The area was served up to the 1960s by Hugh Martin based in Mountbellew, William Flanagan Ballinasloe, John Fanning in Loughrea and Mr. Healy based in Athleague. Vets were generally only called to horses which served as both the tractor and motorcar for every rural household.

With the onset of TB testing, the veterinary population began to grow. In addition the availability of antibiotics (penicillin) and surgeries such as Caesarean Sections, brought veterinary into farm medicine rather than for workhorses only.

Michael Cogavin acquired Hugh Martin’s practice in Mountbellew in 1959. Joe Connolly set up practice in Ahascragh in 1963. Veterinary practice in the 1960’s and early 1970’s was very different from today – with small cow numbers per holding and milked by hand, pigs being an important sector on every farm and calves reared by hand.
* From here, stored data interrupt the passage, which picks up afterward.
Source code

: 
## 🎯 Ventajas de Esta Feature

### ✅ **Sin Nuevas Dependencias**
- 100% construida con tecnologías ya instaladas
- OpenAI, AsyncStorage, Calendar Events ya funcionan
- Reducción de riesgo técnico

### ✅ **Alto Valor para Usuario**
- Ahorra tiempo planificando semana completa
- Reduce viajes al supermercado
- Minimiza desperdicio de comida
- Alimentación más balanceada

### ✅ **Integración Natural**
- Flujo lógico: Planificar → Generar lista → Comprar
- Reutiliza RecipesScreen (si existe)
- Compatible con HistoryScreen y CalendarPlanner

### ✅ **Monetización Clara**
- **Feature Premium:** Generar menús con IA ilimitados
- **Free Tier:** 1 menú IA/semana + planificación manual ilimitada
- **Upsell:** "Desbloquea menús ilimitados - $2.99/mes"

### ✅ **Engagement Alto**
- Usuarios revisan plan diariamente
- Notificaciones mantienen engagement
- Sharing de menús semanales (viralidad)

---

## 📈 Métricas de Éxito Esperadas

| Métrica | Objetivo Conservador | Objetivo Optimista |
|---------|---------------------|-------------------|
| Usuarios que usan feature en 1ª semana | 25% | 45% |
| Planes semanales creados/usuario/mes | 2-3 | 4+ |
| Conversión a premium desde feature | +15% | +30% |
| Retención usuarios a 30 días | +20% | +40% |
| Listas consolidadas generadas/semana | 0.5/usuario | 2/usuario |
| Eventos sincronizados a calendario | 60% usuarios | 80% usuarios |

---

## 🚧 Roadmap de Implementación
There weren’t any slatted units, silage or running water to fields. When Ireland joined the EEC in 1973 and began to receive agricultural supports, stock population increased rapidly.

In 1979 Larry Smyth took over Mick Cogavin’s practice and then passed it on to Gerry Neary in 1987. In the 1980’s and 1990’s farming in the area centred around dairy, beef and sheep. Kepak in Athleague provided extra work for local veterinary practices in the form of meat inspection. TB testing provided a volume of work year round to maintain practice viability. TB and Brucellosis outbreaks were common during this time. BSE reared its head and in 1995 beef prices tumbled as a result of the food scare that resulted.

In 2000 Joe Connolly’s practice was taken over by Conor Geraghty.  During this period equine industry experienced a surge and the practice developed as both a farm animal and modern equine stud medicine practice, being the first in the area to bring ultrasound scanning, endoscopy, radiography to clients doorsteps. Herd health planning became a more important part of veterinary practice.

The two practices were amalgamated in 2012 to form Geraghty & Neary Veterinary. The practice joined XLVets Ireland in 2014 and over the last 6 years has grown and expanded its services to clients to include a fully comprehensive large animal and equine practice with a six vet team. Gerry Neary retired from clinical practice in 2017. In 2020 the practice rebranded as FarmGate Veterinary Group.